When Anthony Marra was a college student studying in Russia, he traveled through the Chechnya region. That experience would inspire the 28-year-old Marra, a Whiting Writers’ award winner and current Stegner Fellow at Stanford University, to pen his debut, A Constellation of Vital Phenomena, which will receive a 60,000-copy first printing from Hogarth in May and was sold by Janet Silver at Zachary Shuster Harmsworth. (The title, Marra explains, is from a medical dictionary definition for life. “Medically speaking, life is structured as the constellation of six vital phenomena; similarly, this novel is structured as the constellation of six point-of-view characters.”)

“For all the nonfiction I tracked down, I was unable to find any English-language novels set in contemporary Chechnya. I felt that the stories I’d read and heard, and later saw for myself when I traveled, were stories that had to be animated through fiction,” says the first-time author.
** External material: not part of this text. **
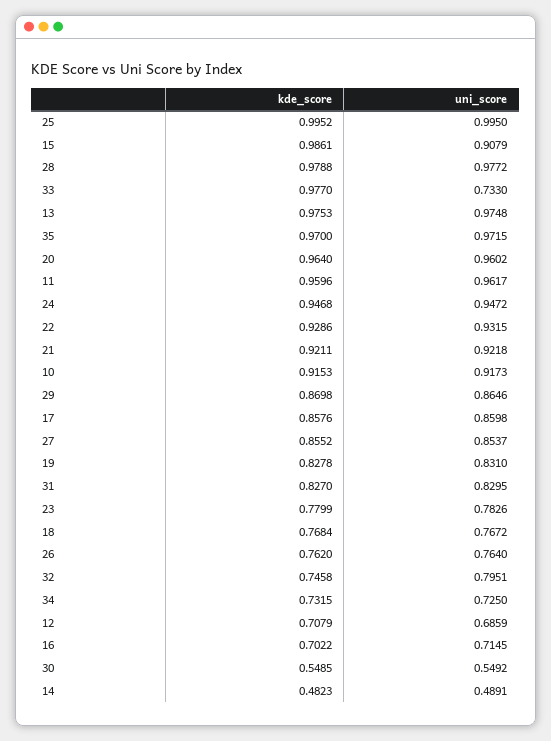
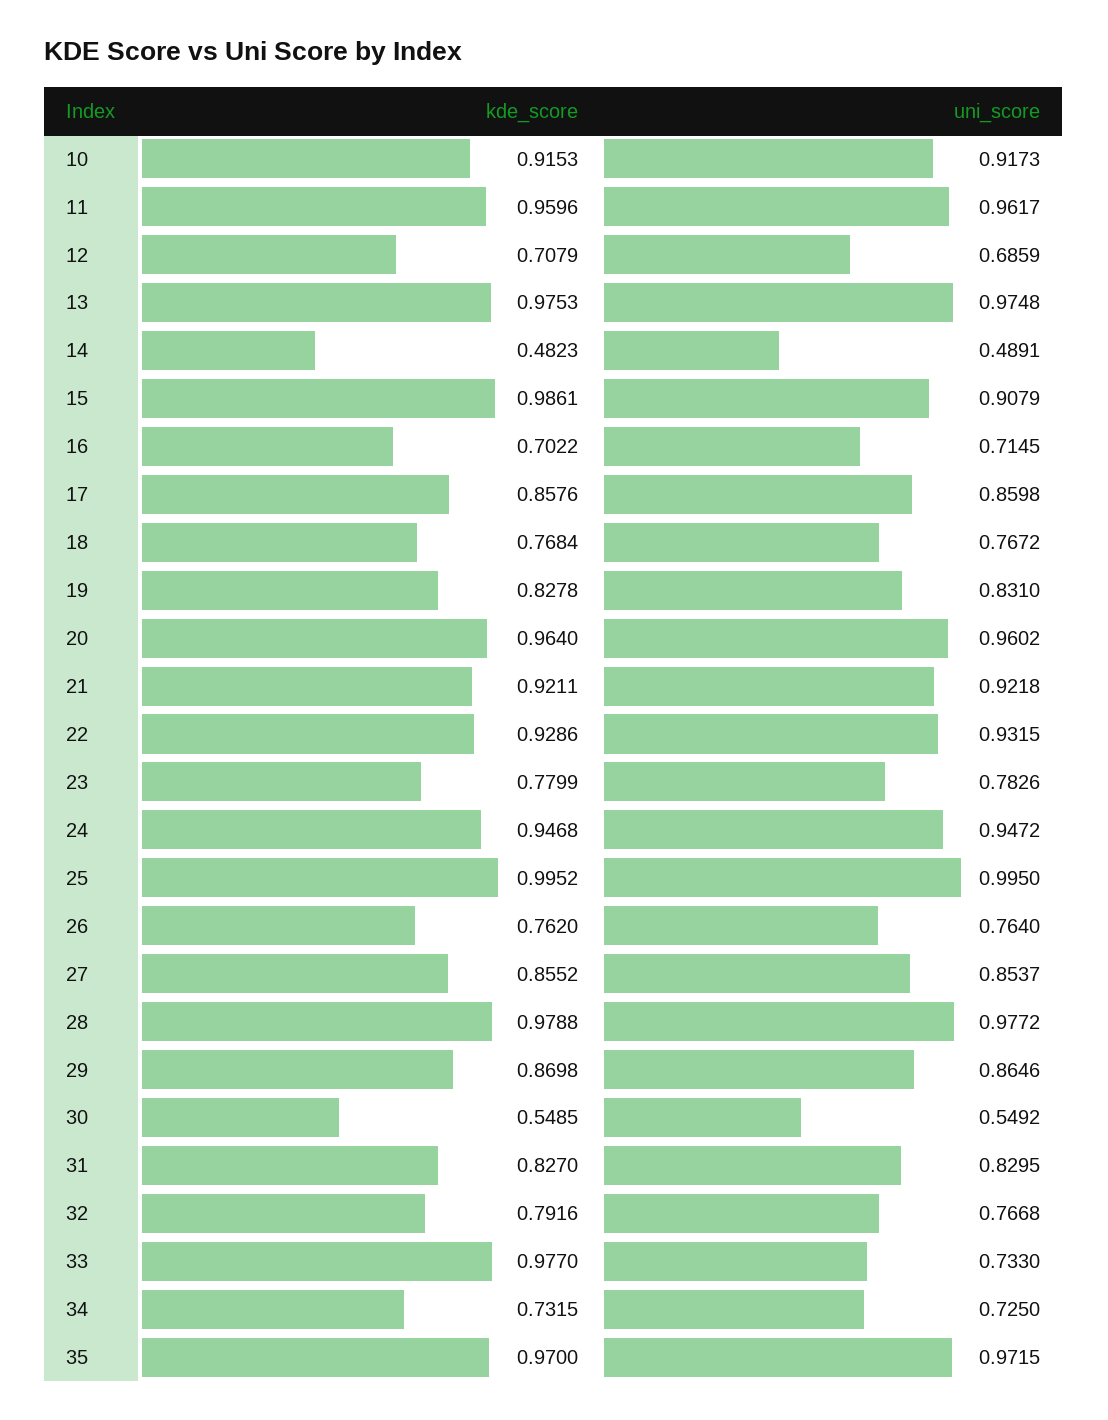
kde_score, 32: 0.7458 -> 0.7916
uni_score, 32: 0.7951 -> 0.7668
Lindsay Sagnette, the Hogarth senior editor who acquired the book, found the act of reading a journey of its own. “When I began Anthony’s novel, I read sentence after perfect sentence and traveled from my desk through the wardrobe, if you will, to a world of his creation. It was the middle of the night. Snow was falling. A house was on fire, and a scared man was about to make the bravest decision of his life in order to save a young girl. A Constellation of Vital Phenomena feels less like a book than a true place where these characters lived and loved. I will never forget my time there.”